Big Data, Big Metadata, Big Contexts
The increasing affordability and availability of data storage and processing power has already revolutionized what we store and how well we can discover it. A third revolution, in how well we can scale and automate data interpretation and management, awaits. Where these earlier revolutions were enabled by advances in our ability to handle bits, and descriptive information (metadata), respectively, the next one will require advances in how well we can manage contexts.
To explain the relevance of context and explore some of the emerging theory and practice of managing it, this talk will introduce the Sustainable Environments Actionable Data (SEAD) DataNet effort and its concepts of active and social data curation as well as recount some of the discussion that led to the inclusion of context-aware features in the W3C Provenance standard. A case will be made that context is at the heart of many of the thorniest issues related to ‘data complexity’, is central to automating the most labor-intensive aspects of scientific research, and will itself become a significant driver of data-intensive computing.
Dr. Myers is a Research Investigator with the University of Michigan’s School of Information. He received his B.A. in Physics from Cornell University (1985) and his Ph.D. in Chemistry from the University of California at Berkeley (1993). He has nearly two decades of experience in the development and deployment of Cyberinfrastructure for research, education, and industrial application and has participated in the planning and execution of multiple large community cyberinfrastructure projects for NSF, ONR, and DOE.
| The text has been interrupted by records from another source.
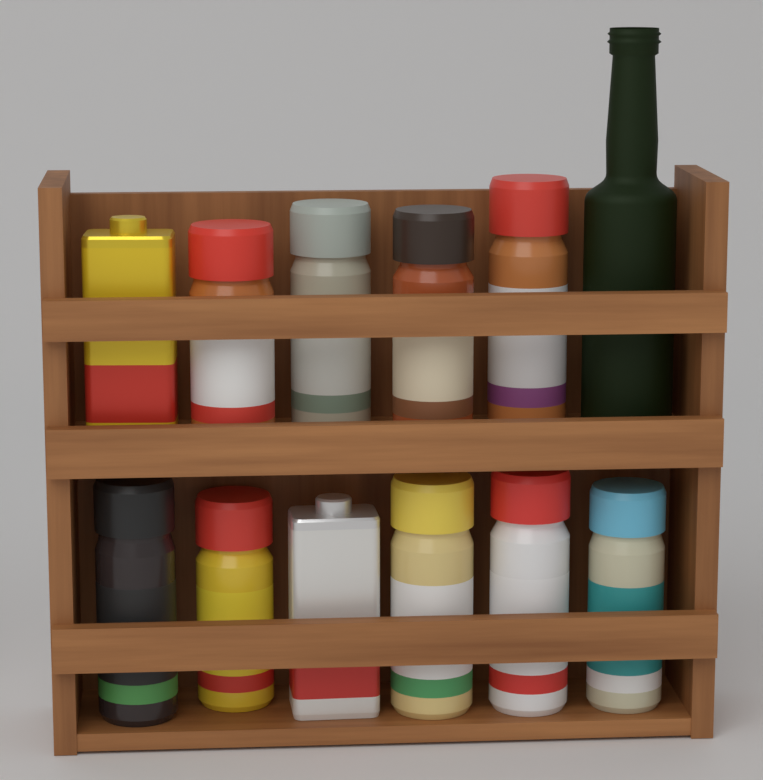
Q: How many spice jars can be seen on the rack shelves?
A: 9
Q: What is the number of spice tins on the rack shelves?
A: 2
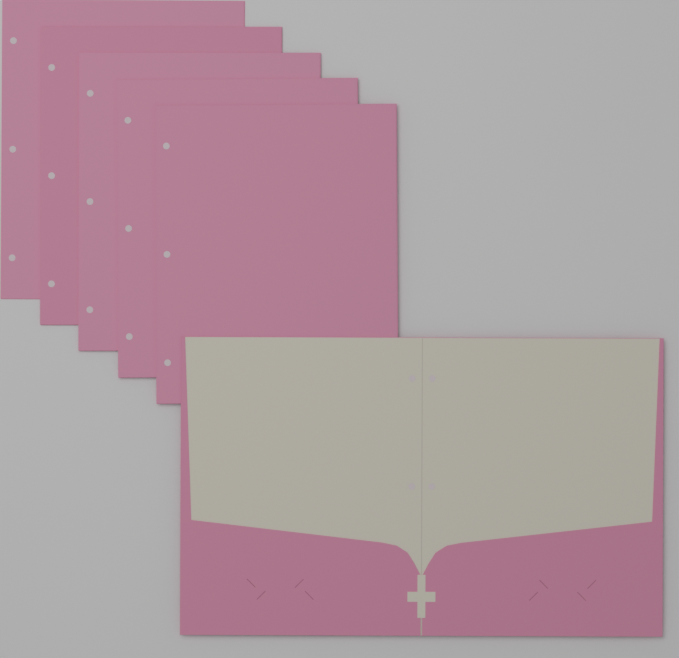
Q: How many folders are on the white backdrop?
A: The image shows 6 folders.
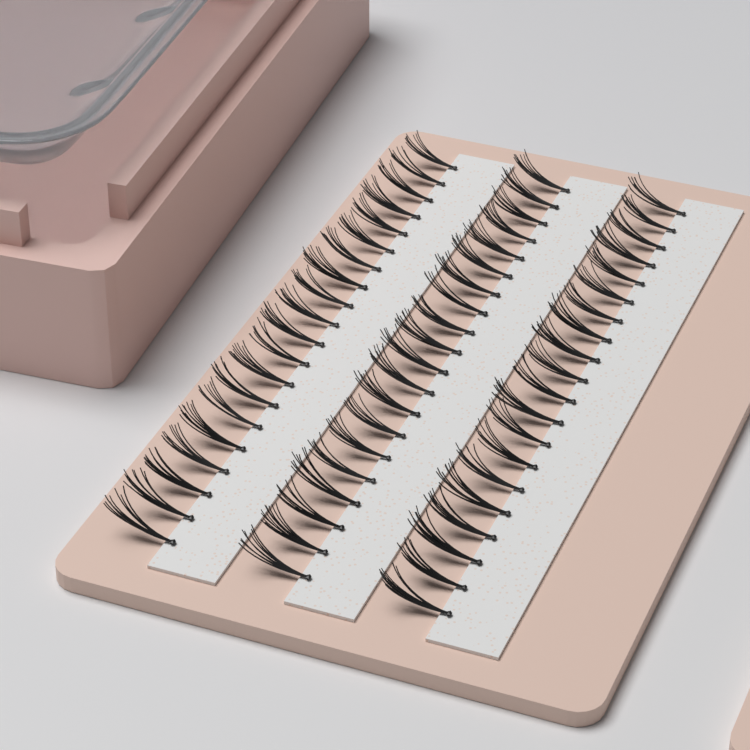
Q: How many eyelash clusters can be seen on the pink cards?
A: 60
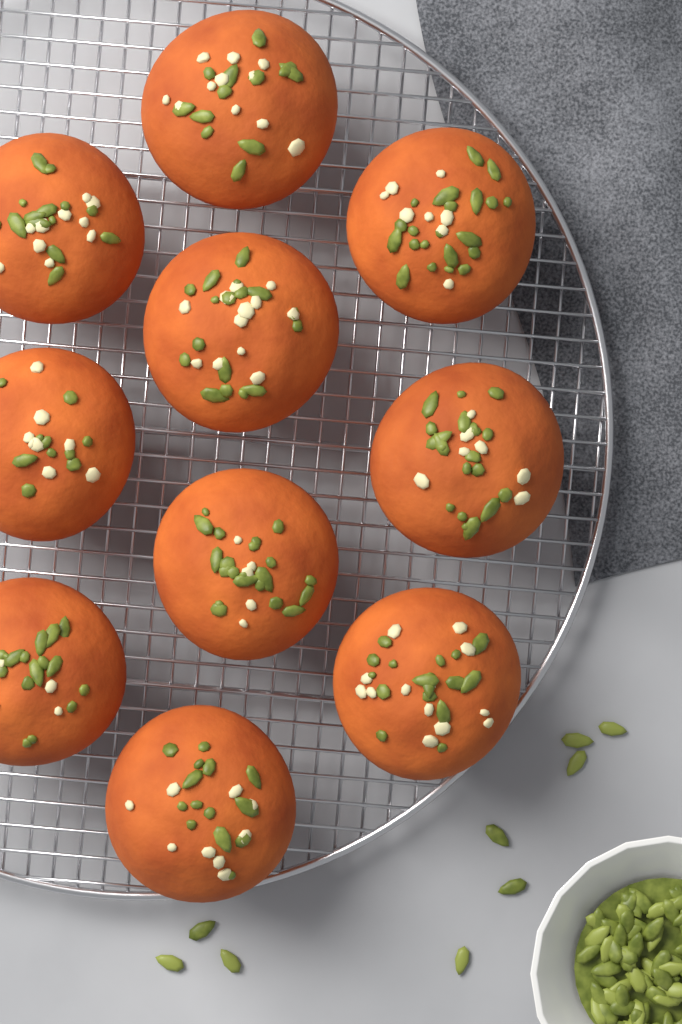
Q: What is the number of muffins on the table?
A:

Dr. Myers has been active in the development of provenance and content management standards and has led efforts to design and develop data-intensive hardware and software systems. As a co-PI on the Sustainable Environment Actionable Data (SEAD) DataNet project. Dr. Myers is currently developing a scalable mechanism for the long-term preservation of scientific research results based on semantic web and cloud technologies and leveraging active and social curation approaches to increase data re-use and lower lifecycle costs.